The use of RFID differentiates the TalkingPlug system from other home-energy-management systems currently on the market. Some of these non-RFID systems monitor individual outlets, Montgomery says, but are not designed to uniquely identify the appliance or devices plugged into the outlets—nor can they track the appliances or devices as they are moved from one outlet to another in the user's home, or elsewhere.

But the TalkingPlug system also comes with a higher price tag than a similar energy-management system—initially, it will likely cost $50 per two-plug outlet. Dembo told reporters at a Monday press conference that his company hopes it will be able to lower costs to approximately $35 per outlet, through partnerships with utilities or manufacturers of appliances and other products powered by house current. The tags will cost very little—about 10 cents per plug cover, Dembo says—and the gateway may run in the $20 to $30 range. But consumers with smart meters installed at their homes could use them as a gateway for the TalkingPlug data as well, then utilize the Velo software to access the usage information through the local utility's site.

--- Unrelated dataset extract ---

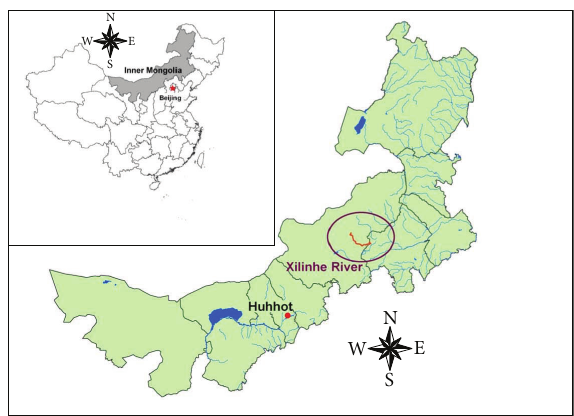
Figure 1: Location of Xilin River in Inner Mongolia, China.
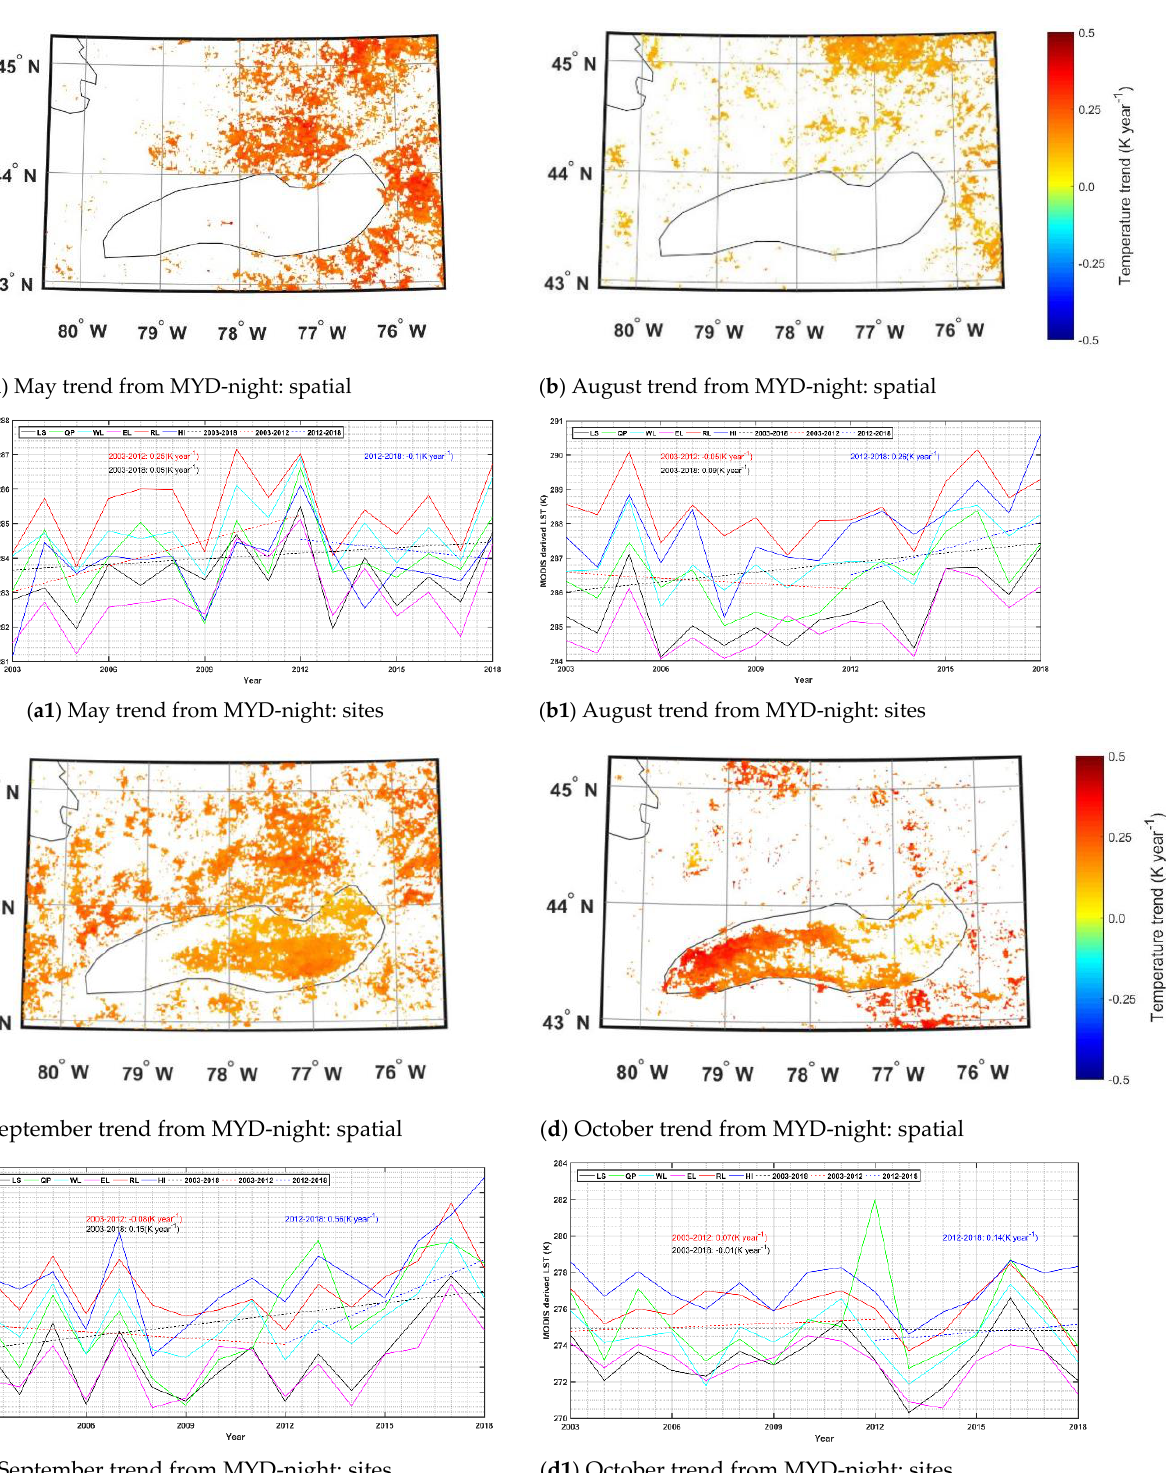
Figure 6. Monthly trend (K year − 1 ) from MYD11A2 nighttime LSWT for the period of 2003 − 2018. May: ( a ) spatial, ( a1 ) site. August: ( b ) spatial, ( b1 ) site. September: ( c ) spatial, ( c1 ) site. October: ( d ) spatial, ( d1 ) site. The dotted lines are the linear regression lines for different time periods, including 2003 − 2018, 2003 − 2012 and 2012 − 2018.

The TalkingPlug system would enable ratepayers to participate in demand-response programs, even if they do not yet have a smart meter in their homes. The more that response programs draw demand from participants, the better a utility can lighten demand for power during times when demand generally spikes.

"We are looking for technology partnerships to bring the cost [of the TalkingPlug] down," Dembo says, "and we are in discussions with consumer electronics manufacturers and utilities that are looking to be early adopters [of the system]." Electronics manufacturers could access their products' TalkingPlug data via the Internet, he adds, and use it as a means of improving customer management, by mining consumers' usage data for clues as to why a particular device or appliance is malfunctioning. If it were not drawing the proper current for that type of device or appliance, for instance, the TalkingPlug data would reveal that fact.

For consumers, the return on investment into the plugs would come, theoretically, through lower monthly energy bills, as well as through participation in a demand-response program, if their utility offers one.

The system is currently designed only for U.S. power systems, for 110-volt outlets. According to Dembo, Zerofootprint also plans to make outlets for 220 volts available to consumers in the United States and other countries.